I read Soddy’s book The Interpretation of Radium in the last year of the war, and I was enraptured by his vision of endless energy, endless light. Soddy’s heady words gave me a sense of the intoxication, the sense of power and redemption, that had attended the discovery of radium and radioactivity at the start of the century.
But side by side with this, Soddy voiced the dark possibilities, too. These indeed had been in his mind almost from the start, and, as early as 1903, he had spoken of the earth as ‘a storehouse stuffed with explosives, inconceivably more powerful than any we know of.’ This note was frequently sounded in The Interpretation of Radium, and it was Soddy’s powerful vision that inspired H.G. Wells to go back to his early science-fiction style and publish, in 1914, The World Set Free (Wells actually dedicated his book to The Interpretation of Radium). Here Wells envisaged a new radioactive element called Carolinum, whose release of energy was almost like a chain reaction:[67]
Always before in the development of warfare the shells and rockets fired had been but momentarily explosive, they had gone off in an instant once and for all… but Carolinum… once its degenerative process had been induced, continued a furious radiation of energy and nothing could arrest it.

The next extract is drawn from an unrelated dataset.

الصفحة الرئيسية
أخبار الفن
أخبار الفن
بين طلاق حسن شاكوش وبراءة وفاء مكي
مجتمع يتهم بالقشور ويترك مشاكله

I thought of Soddy’s prophesies, and Wells’s, in August of 1945, when we heard the news of Hiroshima. My feelings about the atomic bomb were strangely mixed. Our war, after all, was over, V-E Day was past; unlike the Americans, we had not suffered Pearl Harbor, or the terrible struggles in Guam and Saipan; we had not been in direct combat with the Japanese. The atomic bombings seemed, in some ways, like a terrible postscript to the war, a hideous demonstration that perhaps did not need to be made.
And yet I also had, as many did, a sense of jubilation at the scientific achievement of splitting the atom, and I was enthralled by the Smyth Report, which came out in August of 1945 and gave a full description of the making of the bomb. The full horror of the bomb did not hit me until the following summer, when John Hersey’s ‘Hiroshima’ was published in a special one-article edition of The New Yorker (Einstein, it was said, bought a thousand copies of this issue) and broadcast soon after by the BBC on the Third Programme. Up to this point, chemistry and physics had been for me a source of pure delight and wonder, and I was insufficiently conscious, perhaps, of their negative powers. The atomic bombs shook me, as they did everybody. Atomic or nuclear physics, one felt, could never again move with the same innocence and lightheartedness as it had in the days of Rutherford and the Curies.
66
Soddy envisaged this artificial transmutation fifteen years before Rutherford achieved it, and imagined explosive or controlled atomic disintegrations long before fission or fusion were discovered.